However Gerbner (1956) suggested that messages do not just flow from the text to the audience,
but instead there is another step in the process as audiences discuss the ideas they acquire from the
media with each other. They may even debate and challenge the values and ideologies that the
media conveys.

Consumption theories:

Both Blumler and Katz (1974) and McQuail (1997) suggest a Uses and Gratifications model for
summarising why audiences consume texts (more on p. 66 of A2 Media Studies book)

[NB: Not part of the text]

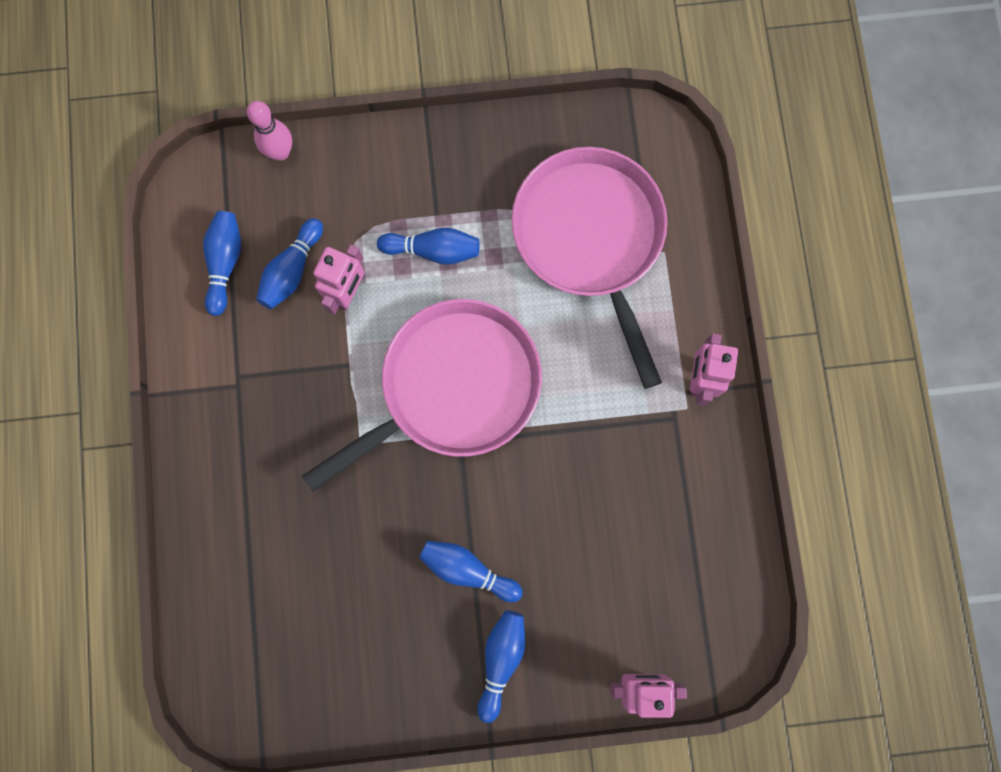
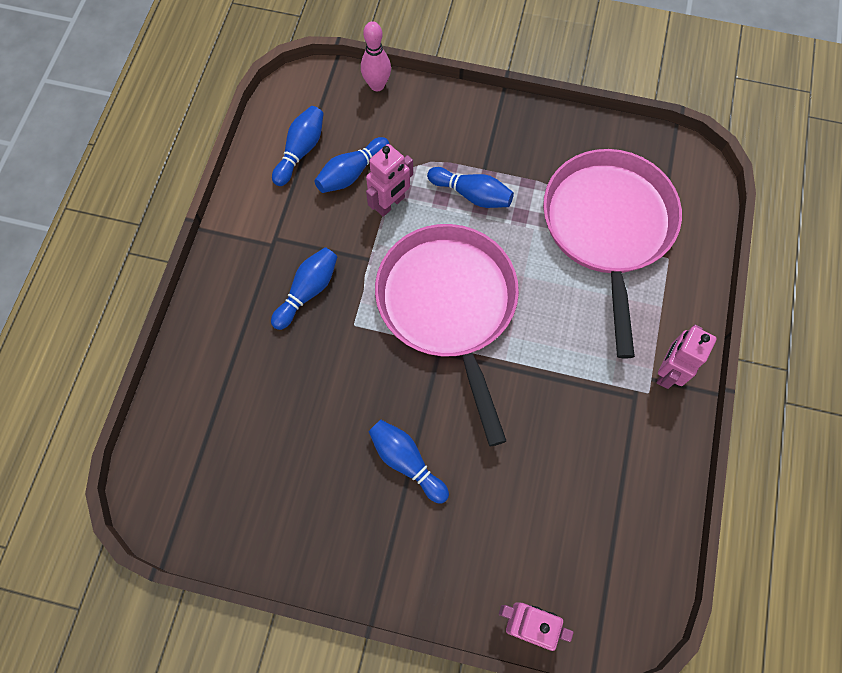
camera: 20 degrees right, 10 degrees down
pink pan [302,299,542,492] -> pink pan turned 90 degrees counterclockwise [375,224,519,446]
blue bowling pin [477,610,525,723] -> blue bowling pin moved to [271,247,337,330]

Shaun Moore (1998) argued that media texts often allow audiences to perceive themselves as part
of an imagined community, where the audience feel that they have something in common with
other imagined members of the audience.

Globalisation

The Global Economy

Many products and services fulfil basic human needs and wants (Maslow again) and there seems to
be no good reason why a fizzy drink that sells successfully in Manchester won't be equally successful
in Melbourne. This means that, within the context of a global marketplace, the company
manufacturing the drink in England could sell it in Australia. However, they need the resources
necessary for production and distribution, and they also need to inform their target market about
their product. Only very large and ambitious companies can do this (Coca-Cola, Pepsi) and they take
advantage of their ability to do so. It is only the successful, global companies that get their fizzy drink
into both fridges (and they probably taste slightly different, being manufactured at different bottling
plants). But is advertising that persuades the consumer to buy on both continents. Transnational
companies rely heavily on advertising to communicate a consistent message to their market.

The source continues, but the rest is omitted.